II. Une abrogation différée au service de la sécurité juridique
A. La protection de l’ordre économique et communicationnel
La déclaration d’inconstitutionnalité n’entraîne pas la disparition immédiate de la norme car le Conseil doit concilier le respect de la Constitution et la stabilité. Les juges considèrent que « l’abrogation immédiate de cet article aurait, pour la sécurité juridique, des conséquences manifestement excessives » au regard du volume des domaines attribués. Une annulation instantanée risquerait de paralyser l’ensemble du système français d’adressage internet et de fragiliser des milliers de sites web en exploitation. L’intérêt général commande ici de maintenir temporairement un cadre juridique vicié pour éviter un vide administratif total dans la gestion numérique nationale.
Le Conseil refuse d’indiquer les principes précis que le Parlement devra retenir, respectant ainsi la séparation des pouvoirs et la liberté souveraine du législateur. Il se contente de censurer le défaut de base légale suffisante sans préjuger du contenu futur des règles d’attribution des noms de domaine. Cette prudence juridictionnelle permet de sauvegarder les droits déjà acquis par les titulaires de noms de domaine avant l’intervention de la nouvelle loi.
B. La modulation des effets de la décision dans le temps
L’abrogation est fixée au premier juillet 2011 afin d’octroyer un délai raisonnable aux pouvoirs publics pour rédiger un nouveau texte conforme aux exigences. Les actes passés sous l’empire de l’ancienne loi « ne peuvent être contestés sur le fondement de cette inconstitutionnalité » afin de protéger les situations établies. Cette technique de report préserve la continuité du service public de l’adressage tout en imposant une régularisation rapide par la voie législative parlementaire. Le Conseil constitutionnel veille ainsi à ce que sa décision ne devienne pas une source de désordre économique majeur pour les entreprises.
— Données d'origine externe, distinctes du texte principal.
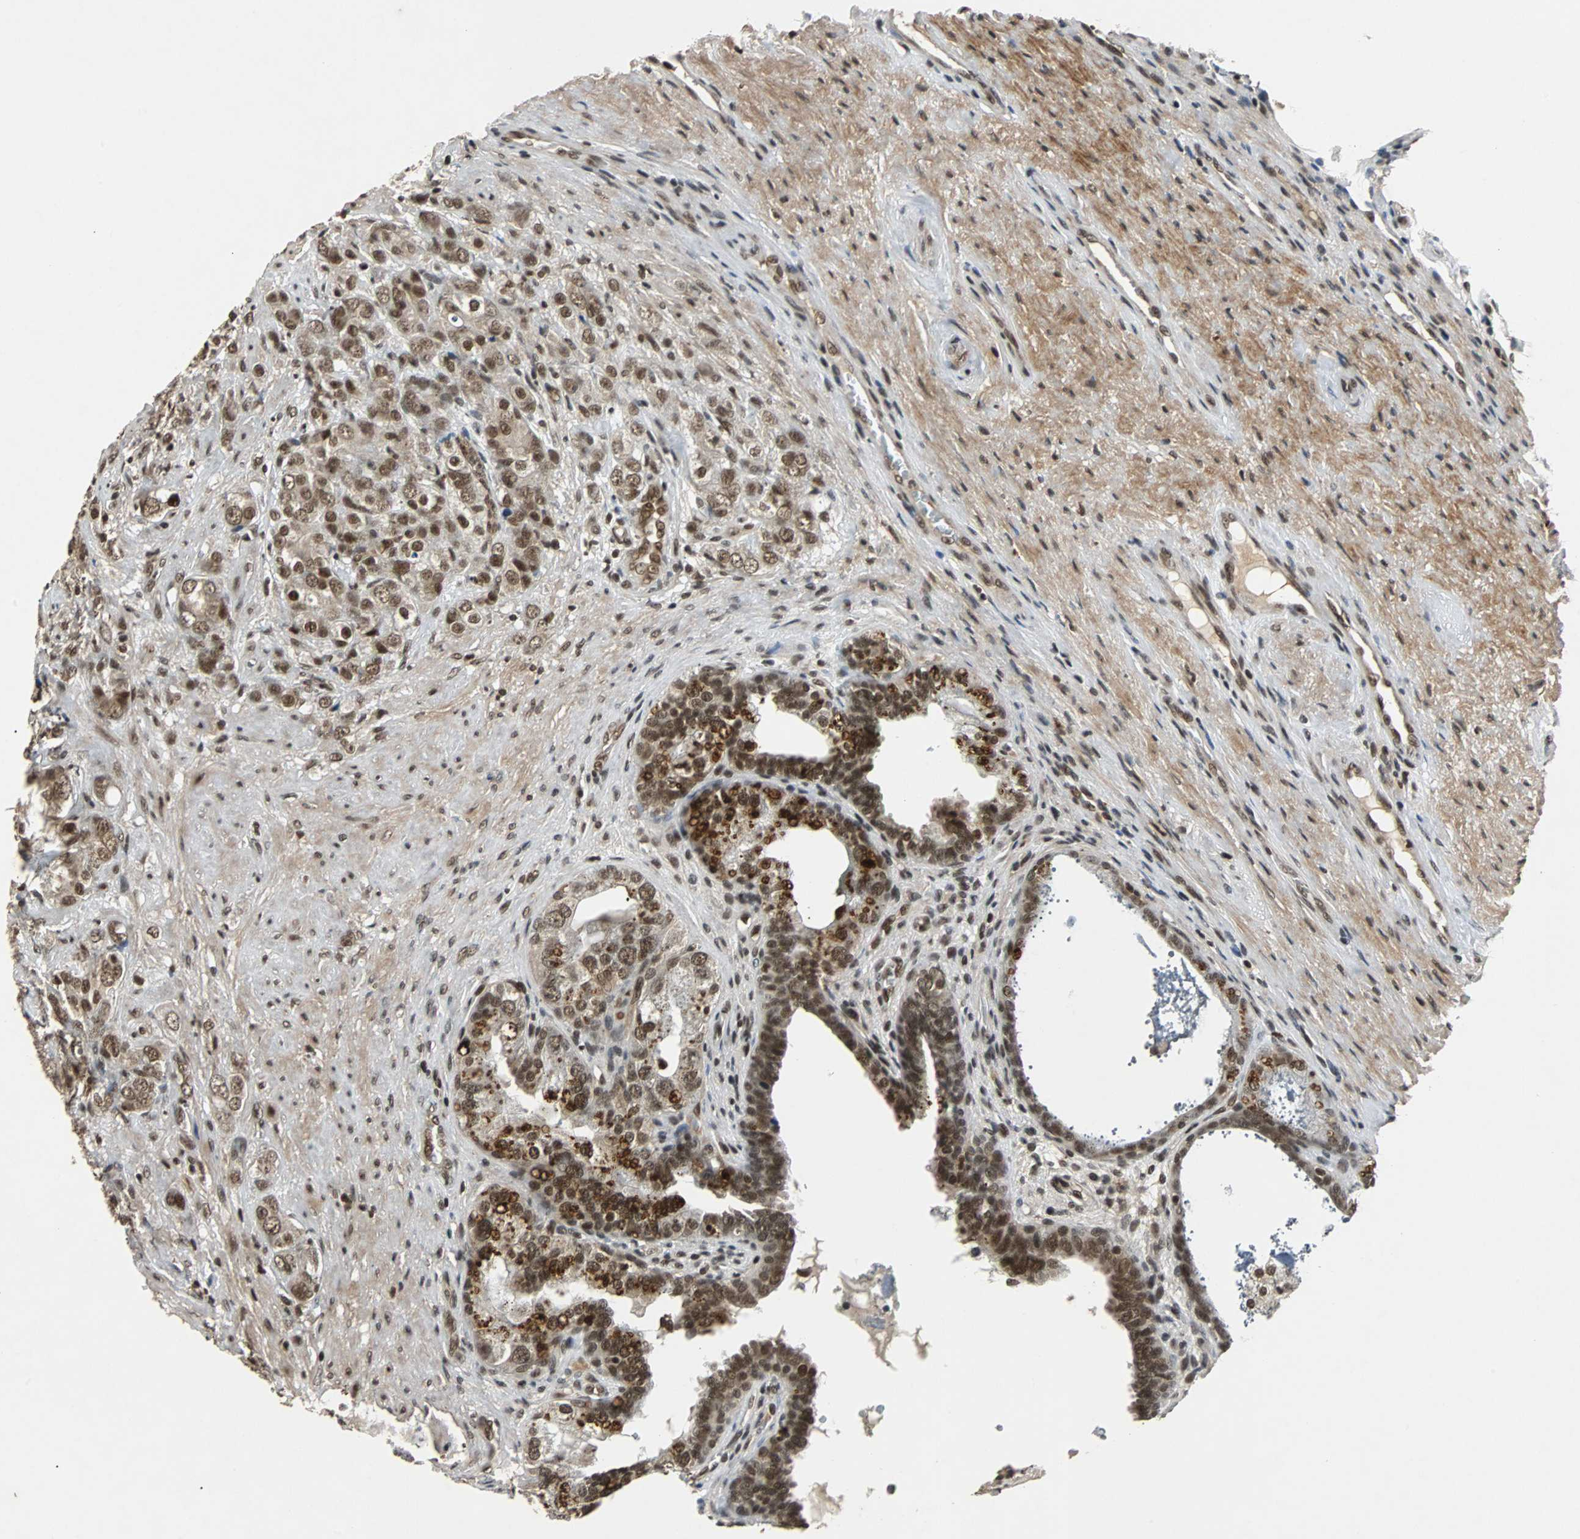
{"staining": {"intensity": "moderate", "quantity": ">75%", "location": "nuclear"}, "tissue": "prostate cancer", "cell_type": "Tumor cells", "image_type": "cancer", "snomed": [{"axis": "morphology", "description": "Adenocarcinoma, High grade"}, {"axis": "topography", "description": "Prostate"}], "caption": "A photomicrograph of human prostate cancer stained for a protein shows moderate nuclear brown staining in tumor cells.", "gene": "TAF5", "patient": {"sex": "male", "age": 68}}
Cette décision illustre la volonté de la juridiction de garantir l’effectivité des droits tout en maîtrisant les conséquences pratiques de ses interventions sur le droit. Le législateur se trouve désormais contraint de réinvestir son champ de compétence pour encadrer strictement l’action des organismes de nommage internet. La sécurité des échanges électroniques demeure la priorité absolue dans la transition vers un cadre légal respectueux des principes fondamentaux de la Constitution.